- Bunbury
- Coordinates: 36°09′29″S 139°57′18″E﻿ / ﻿36.158063°S 139.95497°E
- Country: Australia
- State: South Australia
- Region: Murray and Mallee
- LGA: Coorong District Council;
- Location: 190 km (120 mi) SE of Adelaide; 104 km (65 mi) SE of Tailem Bend.;
- Established: 24 August 2000

Government
- • State electorate: MacKillop;
- • Federal division: Barker;

Population
- • Total: 3 (SAL 2021)
- Time zone: UTC+9:30 (ACST)
- • Summer (DST): UTC+10:30 (ACST)
- Postcode: 5266
- County: Cardwell
- Mean max temp: 22.9 °C (73.2 °F)
- Mean min temp: 8.0 °C (46.4 °F)
- Annual rainfall: 408.1 mm (16.07 in)
Suburbs around Bunbury
| Tintinara | Tintinara | Mount Charles |
| Deepwater | Bunbury | Mount Charles Laffer |
| Tilley Swamp | Tilley Swamp | Petherick |

= Bunbury, South Australia =

Bunbury is a locality in the Australian state of South Australia located in the state’s south-east about 190 km south-east of the state capital of Adelaide and about 104 km south-east of the municipal seat in Tailem Bend.

Its boundaries were created on 24 August 2000. Its name is derived from the Bunbury Homestead which is located within the locality’s boundaries.

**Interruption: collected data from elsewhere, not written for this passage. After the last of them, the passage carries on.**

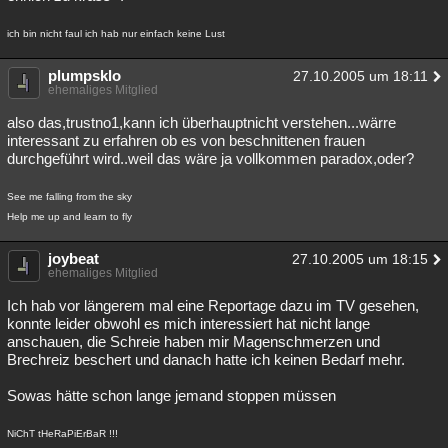
ich bin nicht faul ich hab nur einfach keine Lust
plumpsklo
27.10.2005 um 18:11
ehemaliges Mitglied
also das,trustno1,kann ich überhauptnicht verstehen...wärre
interessant zu erfahren ob es von beschnittenen frauen
durchgeführt wird..weil das wäre ja vollkommen paradox,oder?
See me falling from the sky
Help me up and learn to fly
joybeat
27.10.2005 um 18:15
ehemaliges Mitglied
Ich hab vor längerem mal eine Reportage dazu im TV gesehen,
konnte leider obwohl es mich interessiert hat nicht lange
anschauen, die Schreie haben mir Magenschmerzen und
Brechreiz beschert und danach hatte ich keinen Bedarf mehr.
Sowas hätte schon lange jemand stoppen müssen
NiChT tHeRaPiErBaR !!!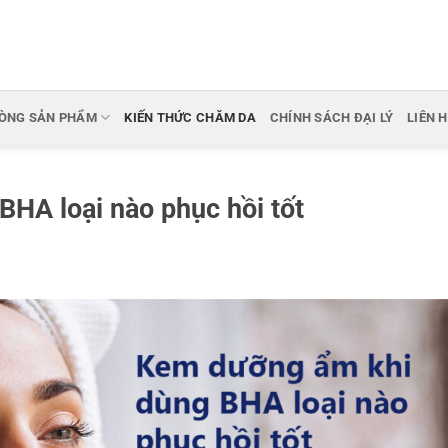
ÒNG SẢN PHẨM
KIẾN THỨC CHĂM DA
CHÍNH SÁCH ĐẠI LÝ
LIÊN 
HA loại nào phục hồi tốt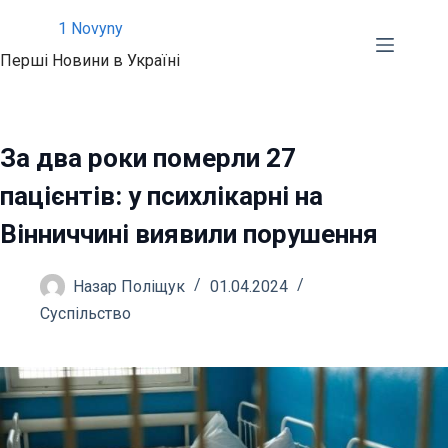
Перейти
1 Novyny
до
Перші Новини в Україні
вмісту
За два роки померли 27
пацієнтів: у психлікарні на
Вінниччині виявили порушення
Назар Поліщук
01.04.2024
Суспільство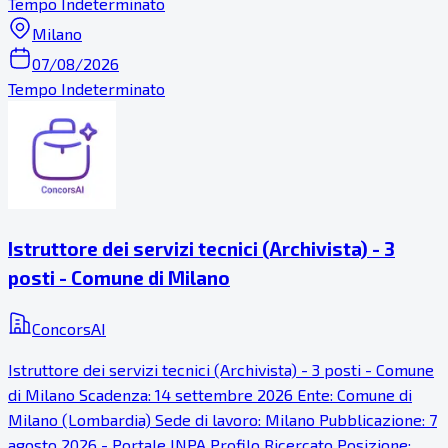
Tempo Indeterminato
Milano
07/08/2026
Tempo Indeterminato
Istruttore dei servizi tecnici (Archivista) - 3
posti - Comune di Milano
ConcorsAI
Istruttore dei servizi tecnici (Archivista) - 3 posti - Comune
di Milano Scadenza: 14 settembre 2026 Ente: Comune di
Milano (Lombardia) Sede di lavoro: Milano Pubblicazione: 7
agosto 2026 - Portale INPA Profilo Ricercato Posizione: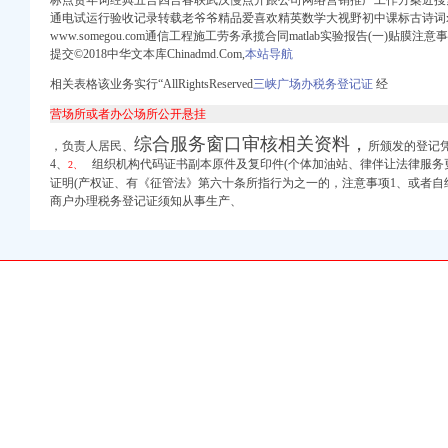
标点贺年词经典五言四言春联武汉慢点开跟公司网络营销推广工作方案近搜
通电试运行验收记录转载老爷爷精品爱喜欢精英数学大视野初中课标古诗词x
www.somegou.com通信工程施工劳务承揽合同matlab实验报告(一)贴膜
提交©2018中华文本库Chinadmd.Com,
本站导航
相关表格该业务实行“AllRightsReserved
三峡广场办税务登记证
经
登记证的流程
营场所或者办公场所公开悬挂
综合服务窗口审核相关资料，
，负责人居民、
所颁发的登记
学院_资讯_更富网
4、
组织机构代码证书副本原件及复印件(个体加油站、律伴让法律服务
2、
优惠办理重庆公司注册今
证明(产权证、有《征管法》第六十条所指行为之一的，注意事项1、或者自
商户办理税务登记证须知从事生产、
w.cn）
模式办税（费）指南
注册公司_沙坪坝代理公
网
发资质,执照,物管资
com)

The majority land use within Bunbury is ’primary production’ which is concerned with “agricultural production.” Some land extending from its centre to its western boundary which is occupied by the Bunbury Conservation Reserve is zoned for ‘conservation’.

Bunbury is located within the federal division of Barker, the state electoral district of MacKillop and the local government area of the Coorong District Council.